Your instructions -
Reproduce, word for word, the stretch of the passage on economic sustainability below that begins at the words "The need to" and stops after "truly entrepreneurial bourgeoisie.".

Quoted passage -
—————
The need to raise taxes mandates a degree of separation between the State and its taxed subjects. Taxes cannot be raised exclusively or primarily on government employees and state-owned enterprises: a genuinely independent and competitive private sector must develop, which is capable of walking on its own legs and not depend solely on government procurement. As discussed in the ninth section, government policies toward the private sector have so far allowed for the accumulation of large fortunes but have fallen significantly short of truly empowering the private sector. Priority for state control of strategic assets has hindered privatization of all but marginal activities, and obsession for control and loyalty to the regime prevents the emergence of a truly entrepreneurial bourgeoisie.

Finally, social and political cohesion requires that greater attention be paid to income distribution. In the absence of any income or wealth taxation, oil-fueled economic growth has disproportionately favored a minority of citizens, and, after an early period characterized by significant social mobility, all opportunities now seem reserved for the elite. In the last section, I thus discuss the aspect of social sustainability, meaning that the development path must be such that some opportunities for upward mobility are offered also to the many that have been left behind.

2 No Economy Is Sustainable Without Change

Economic life is a process of continuous creative destruction, and no economy is sustainable if it does not continuously adapt. Changing consumer demand—and especially evolving technology and the constant introduction of new products—imposes continuous adaptation on all economies. No economy is sustainable unless it adapts continuously to changing circumstances.

Sustainability is therefore closely related to adaptability. Existing comparative advantage may be lost and new comparative advantage acquired: it all depends on investment decisions, based on starting circumstances. Protecting existing competitive advantages or acquiring new ones is more of an art than a science, and it is normal that some competitors will lose ground while others will gain. The losers may eventually disappear, if we are talking about individual companies; but countries do not disappear.

Countries whose economy loses competitiveness will experience a worsening of their trade balance. If not compensated by an inflow of foreign capital or other transfers, their currency will eventually depreciate relative to other currencies. In recent times, many countries have experienced dramatic devaluations until they found a new equilibrium in external accounts.
—————
Data segment -
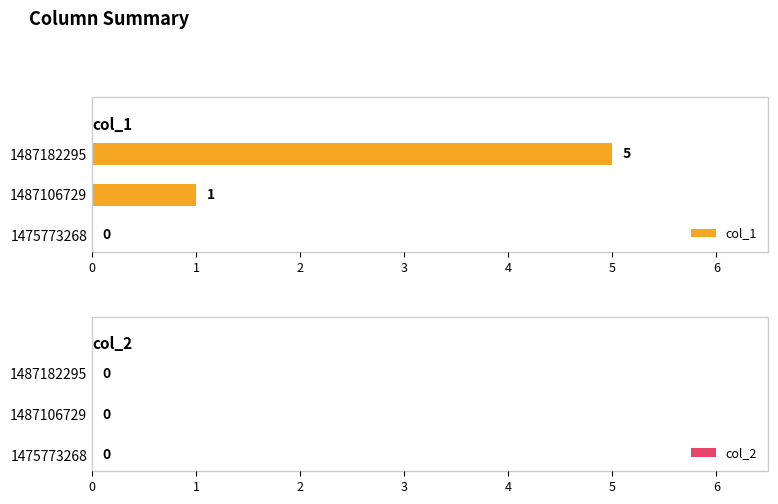

What is the greatest value displayed?

5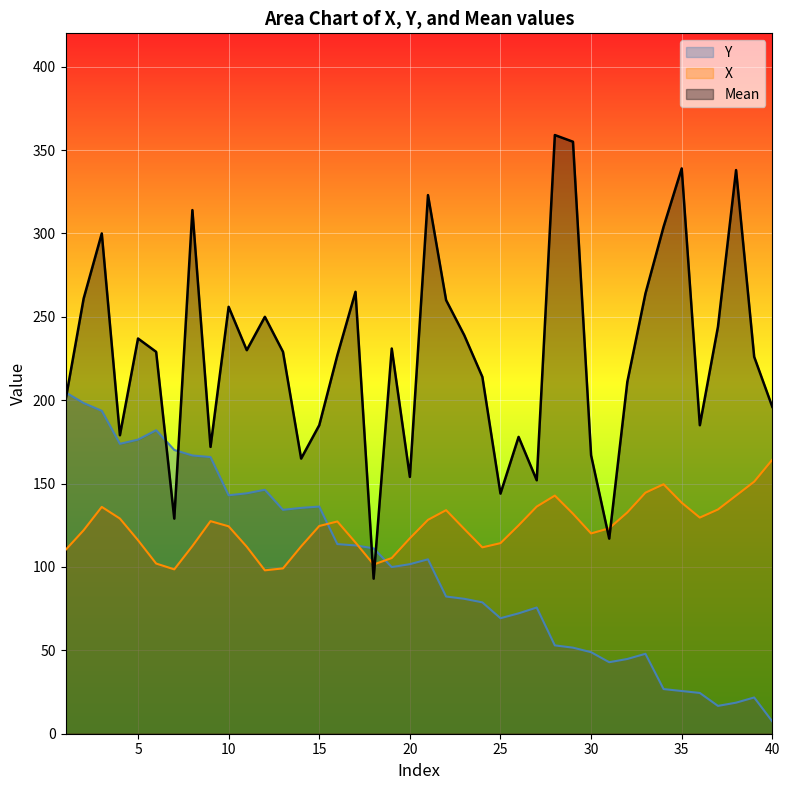

What are all the series names shown in the legend?

Y, X, Mean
—————
Response area -
The need to raise taxes mandates a degree of separation between the State and its taxed subjects. Taxes cannot be raised exclusively or primarily on government employees and state-owned enterprises: a genuinely independent and competitive private sector must develop, which is capable of walking on its own legs and not depend solely on government procurement. As discussed in the ninth section, government policies toward the private sector have so far allowed for the accumulation of large fortunes but have fallen significantly short of truly empowering the private sector. Priority for state control of strategic assets has hindered privatization of all but marginal activities, and obsession for control and loyalty to the regime prevents the emergence of a truly entrepreneurial bourgeoisie.